ASSIGNMENT
Leave every picture out. Set down all the lines below exactly.

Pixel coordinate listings
═══

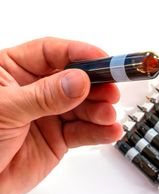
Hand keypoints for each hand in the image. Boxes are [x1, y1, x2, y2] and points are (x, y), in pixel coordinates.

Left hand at [0, 38, 121, 193]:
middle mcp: (34, 91)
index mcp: (13, 71)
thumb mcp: (6, 110)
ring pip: (82, 107)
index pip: (51, 53)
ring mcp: (48, 115)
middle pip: (74, 80)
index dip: (79, 54)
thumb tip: (78, 81)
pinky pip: (83, 132)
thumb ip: (44, 96)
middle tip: (112, 90)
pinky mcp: (58, 139)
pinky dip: (99, 132)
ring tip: (108, 115)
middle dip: (96, 85)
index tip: (102, 60)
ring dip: (100, 111)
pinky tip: (109, 130)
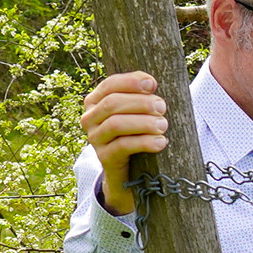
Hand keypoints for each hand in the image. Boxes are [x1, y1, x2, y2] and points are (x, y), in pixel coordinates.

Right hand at [82, 72, 166, 214]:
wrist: (128, 170)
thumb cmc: (136, 132)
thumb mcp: (135, 112)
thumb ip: (140, 95)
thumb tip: (151, 82)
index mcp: (95, 101)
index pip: (110, 85)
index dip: (131, 82)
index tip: (153, 84)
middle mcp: (90, 118)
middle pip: (112, 103)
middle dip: (141, 103)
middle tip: (162, 107)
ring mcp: (95, 138)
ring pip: (116, 124)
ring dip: (143, 122)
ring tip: (163, 125)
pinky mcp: (104, 157)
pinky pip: (123, 146)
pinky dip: (144, 142)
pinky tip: (160, 142)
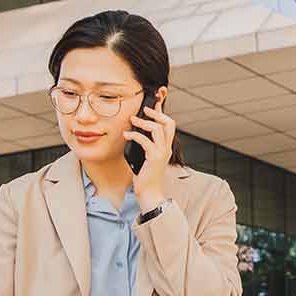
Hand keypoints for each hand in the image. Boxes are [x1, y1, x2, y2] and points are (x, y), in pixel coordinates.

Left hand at [126, 90, 173, 207]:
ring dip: (144, 122)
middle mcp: (166, 147)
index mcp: (166, 146)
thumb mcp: (145, 157)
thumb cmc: (145, 177)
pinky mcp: (154, 158)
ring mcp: (162, 152)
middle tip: (144, 110)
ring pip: (158, 129)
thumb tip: (134, 132)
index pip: (169, 124)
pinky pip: (145, 141)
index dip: (162, 111)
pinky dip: (135, 135)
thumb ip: (144, 144)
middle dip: (157, 113)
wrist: (150, 193)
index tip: (154, 101)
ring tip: (132, 121)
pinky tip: (126, 135)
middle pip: (169, 123)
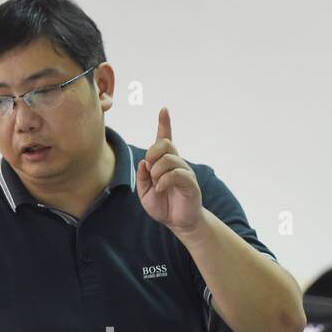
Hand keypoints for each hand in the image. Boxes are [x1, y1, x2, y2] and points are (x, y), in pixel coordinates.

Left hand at [136, 107, 203, 234]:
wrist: (179, 222)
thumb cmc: (163, 205)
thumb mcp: (145, 193)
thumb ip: (141, 178)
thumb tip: (144, 163)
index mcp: (165, 163)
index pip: (165, 138)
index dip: (164, 124)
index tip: (163, 109)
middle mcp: (177, 163)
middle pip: (164, 144)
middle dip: (152, 153)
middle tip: (149, 170)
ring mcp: (185, 171)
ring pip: (169, 158)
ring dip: (157, 171)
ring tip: (156, 183)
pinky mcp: (190, 183)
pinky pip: (176, 174)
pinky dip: (164, 180)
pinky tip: (160, 188)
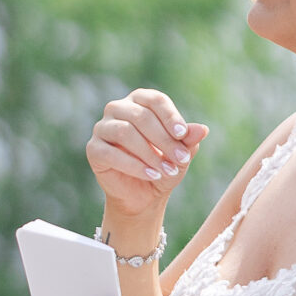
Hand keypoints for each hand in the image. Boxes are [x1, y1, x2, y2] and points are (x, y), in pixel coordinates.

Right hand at [86, 89, 207, 225]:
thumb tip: (202, 129)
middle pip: (141, 116)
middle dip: (164, 140)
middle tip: (181, 159)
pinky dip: (134, 165)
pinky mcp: (94, 149)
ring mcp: (102, 128)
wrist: (143, 195)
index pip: (155, 100)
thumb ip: (188, 140)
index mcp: (140, 101)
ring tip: (168, 171)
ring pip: (125, 132)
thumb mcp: (180, 154)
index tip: (183, 135)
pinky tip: (151, 175)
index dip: (170, 116)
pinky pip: (111, 154)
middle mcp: (118, 109)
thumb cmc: (162, 166)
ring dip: (150, 153)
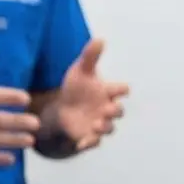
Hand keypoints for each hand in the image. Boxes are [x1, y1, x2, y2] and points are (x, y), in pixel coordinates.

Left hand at [41, 37, 129, 155]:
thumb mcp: (80, 71)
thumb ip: (90, 56)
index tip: (117, 89)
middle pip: (118, 111)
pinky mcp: (89, 136)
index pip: (121, 90)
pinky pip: (93, 142)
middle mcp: (107, 108)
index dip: (121, 90)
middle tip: (105, 109)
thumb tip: (100, 39)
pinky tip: (80, 144)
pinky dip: (89, 143)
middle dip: (114, 111)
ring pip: (109, 129)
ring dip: (104, 127)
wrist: (62, 108)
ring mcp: (100, 123)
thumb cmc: (76, 87)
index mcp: (108, 91)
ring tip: (96, 124)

═══

RESPONSE AREA
Hand keypoints for each hand in the image. Boxes are [x1, y1, x2, y2] and points are (x, y), in pixel coordinates.

Left hand at [0, 38, 121, 193]:
middle mcp: (34, 91)
index mcp: (13, 71)
thumb mcp: (6, 110)
ring pip: (82, 107)
index pip: (51, 53)
ring mcp: (48, 115)
middle pip: (74, 80)
index dip: (79, 54)
thumb tip: (78, 81)
pinky pip: (83, 132)
thumb ip: (44, 96)
middle tip: (112, 90)
pinky mcp: (58, 139)
pinky dip: (99, 132)
ring tip: (108, 115)
middle dip: (96, 85)
index tip: (102, 60)
ring dip: (100, 111)
pinky tip: (109, 130)
Hand keypoints for each hand in the image. Boxes are [x1, y1, x2, y2] and points are (x, y), in pixel coordinates.

Right hand at [82, 72, 166, 214]:
wrist: (128, 170)
thumb cmc: (136, 132)
thumb mcp: (135, 112)
thumb ip: (140, 95)
thumb tip: (151, 82)
index mcp: (95, 101)
index pip: (110, 85)
index dip: (131, 82)
index tip: (153, 84)
middle mcp: (90, 118)
middle pip: (112, 103)
middle dip: (141, 103)
middle tip: (162, 107)
ring mcp: (95, 138)
ring pip: (116, 124)
ring dip: (143, 122)
ring tip: (163, 125)
pinky mcp: (104, 157)
pinky pip: (123, 146)
pinky dip: (144, 142)
pinky tip: (160, 142)
Hand keypoints for each hand in the image. Boxes are [x1, y1, x2, y2] and points are (x, y), in pixel coordinates.

Left hand at [126, 90, 173, 207]:
ring dip: (144, 122)
middle mcp: (166, 147)
index mcp: (166, 146)
thumb mcp: (145, 157)
thumb cmc: (145, 177)
pinky mcp: (154, 158)
ring mcp: (162, 152)
middle tip: (144, 110)
ring pip: (158, 129)
thumb tip: (134, 132)
index pip: (169, 124)
pinky pip: (145, 141)
index dip: (162, 111)
pinky dip: (135, 135)
thumb ip: (144, 144)
middle dip: (157, 113)
wrist: (150, 193)
index tip: (154, 101)
ring tip: (132, 121)
pinky tip: (126, 135)
middle pip: (169, 123)
Hand keypoints for each hand in the image. Boxes are [x1, y1, x2, y2] and points are (x, y), in pixel coordinates.

Left hand at [136, 107, 203, 234]:
wrist: (179, 222)
thumb cmc: (163, 205)
thumb mcp: (145, 193)
thumb ip: (141, 178)
thumb tip: (144, 163)
index mcp: (165, 163)
index pip: (165, 138)
index dip: (164, 124)
index tip: (163, 109)
middle mcp: (177, 163)
middle pip: (164, 144)
middle dip: (152, 153)
middle tip: (149, 170)
ring mcp: (185, 171)
ring pip: (169, 158)
ring dip: (157, 171)
ring tip: (156, 183)
pinky mcp: (190, 183)
pinky pip: (176, 174)
pinky dip: (164, 180)
pinky tip: (160, 188)
Hand keypoints for each hand in the image. Boxes are [x1, y1, x2, y2] and points are (x, y), in pixel coordinates.

Right hand at [86, 89, 207, 225]:
thumb tip: (202, 129)
middle pip: (141, 116)
middle dip: (164, 140)
middle tip: (181, 159)
pinky dip: (134, 165)
pinky mcp: (94, 149)
ring mcp: (102, 128)
wrist: (143, 195)
index pip: (155, 100)
thumb ip: (188, 140)
index mcp: (140, 101)
ring tip: (168, 171)
ring pip: (125, 132)
thumb mcp: (180, 154)
index tip: (183, 135)
pinky tip: (151, 175)
index dip: (170, 116)
pinky pip: (111, 154)
middle mcp: (118, 109)
thumb cmc: (162, 166)
ring dip: (150, 153)
Hand keypoints for each hand in the image. Boxes are [x1, y1, x2, y2] and points are (x, y), in pixel coordinates.

Left hand at [41, 37, 129, 155]:
thumb mcp: (80, 71)
thumb ip: (90, 56)
index tip: (117, 89)
middle pip: (118, 111)
pinky mcp: (89, 136)
index pip: (121, 90)
pinky pip: (93, 142)
middle mcp: (107, 108)
index dip: (121, 90)
middle tip: (105, 109)
thumb tip: (100, 39)
pinky tip: (80, 144)
pinky dip: (89, 143)
middle dip: (114, 111)
ring pip: (109, 129)
ring dip: (104, 127)
wrist: (62, 108)
ring mcp: (100, 123)
thumb cmc: (76, 87)
index mcp: (108, 91)
ring tip: (96, 124)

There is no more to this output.